In mid-2017, GCRF called for UK researchers to come up with ambitious ways to address the most intractable challenges facing humanity – climate change, conflict, population growth, urbanisation, growing inequalities and global health. The response was overwhelming, with about 250 proposals submitted. These kinds of programme are rightly subject to layers of scrutiny and approval and what followed was 16 months of reviews, refinements and in-depth interviews. It was in direct contrast, for example, to the speed with which £37bn of public money was deployed to UK Covid-19 testing and contact tracing. At the end of this highly competitive process, a dozen interdisciplinary research hubs were funded for five years with UKRI investment of £200m. They launched in March 2019 as: “Our answer to some of the world’s most pressing challenges … to make the world, and the UK, safer, healthier and more prosperous.”

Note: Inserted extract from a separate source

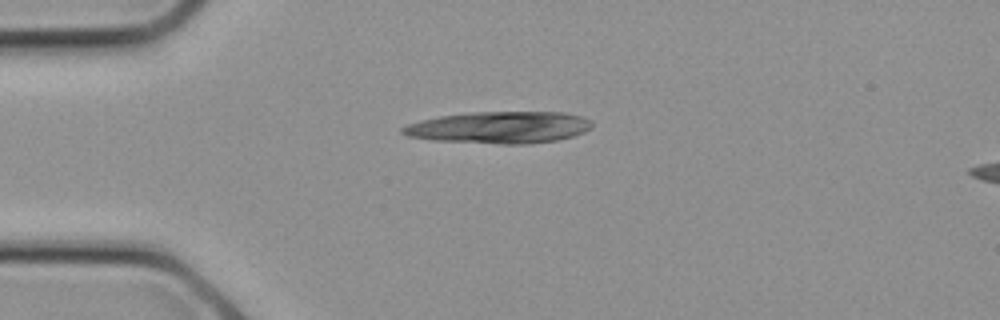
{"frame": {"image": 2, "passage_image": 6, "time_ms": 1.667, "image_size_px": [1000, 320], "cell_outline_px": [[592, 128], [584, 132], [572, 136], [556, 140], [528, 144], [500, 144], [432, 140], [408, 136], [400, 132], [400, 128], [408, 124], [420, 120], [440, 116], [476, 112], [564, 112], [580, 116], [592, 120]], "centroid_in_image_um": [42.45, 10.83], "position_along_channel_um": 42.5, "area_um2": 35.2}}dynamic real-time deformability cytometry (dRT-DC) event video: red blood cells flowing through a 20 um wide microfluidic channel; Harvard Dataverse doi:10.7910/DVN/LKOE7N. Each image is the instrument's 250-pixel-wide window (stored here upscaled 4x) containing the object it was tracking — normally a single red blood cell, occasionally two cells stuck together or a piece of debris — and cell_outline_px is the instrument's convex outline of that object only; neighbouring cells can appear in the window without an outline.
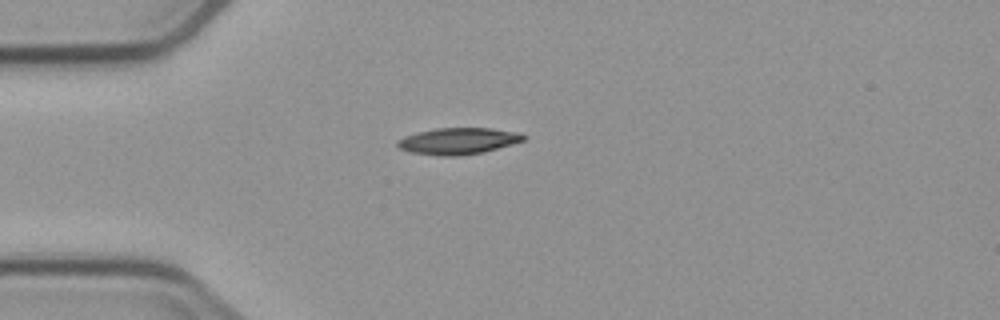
{"species": "common noctule bat (a hibernating species)", "species_latin": "Nyctalus noctula", "temperature_condition": "cold", "stored_images_in_passage": 4, "camera_frame_rate_fps": 3000, "um_per_image_px": 0.085, "animal": {"sex": "male", "body_mass_g": 23.1, "forearm_length_mm": 52.7}, "frame": {"image": 1, "passage_image": 1, "time_ms": 0.0, "image_size_px": [1000, 320], "cell_outline_px": [[528, 136], [524, 140], [484, 152], [460, 156], [440, 156], [412, 152], [400, 148], [396, 144], [404, 136], [436, 128], [492, 128], [520, 132]], "centroid_in_image_um": [39.0, 11.98], "position_along_channel_um": 46.0, "area_um2": 19.36}}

Jump to 31 March 2021 and hub directors were told by UKRI that all hub budgets were to be reduced by approximately 70% for 2021-22, to take effect the next day. But it was no April fool. If we didn’t like it, we were told, we could terminate our grants.
A key pillar of GCRF is the vision that strengthening international networks of research and innovation provides agile response to emergencies. This was certainly the case for the One Health Poultry Hub. When Covid-19 struck just one year into our programme, we rapidly diverted resources to Covid response and research in the UK and Asia, while maintaining capacity to continue with our original plans, recognising that threats from avian influenza and AMR remain as serious as ever.
We don’t know why the Department for Business, Energy and Industrial Strategy targeted GCRF with such a deep cut; the ODA commitment went from 0.7% to 0.5% of gross national income but all 12 hubs were slashed by more than double this reduction. Do the department and the government more widely know what the hubs are set up to do? The partnerships they represent? The reputations they have? Do ministers recognise the impact these cuts are having on the UK’s international reputation as a trusted partner? Despite attempts and offers to engage in discussion and work with government to forge a shared vision of the future, hub directors and other GCRF grant holders have so far had no constructive responses. We can only hope that this will change as the dust settles; my door certainly remains open for us to build back better together.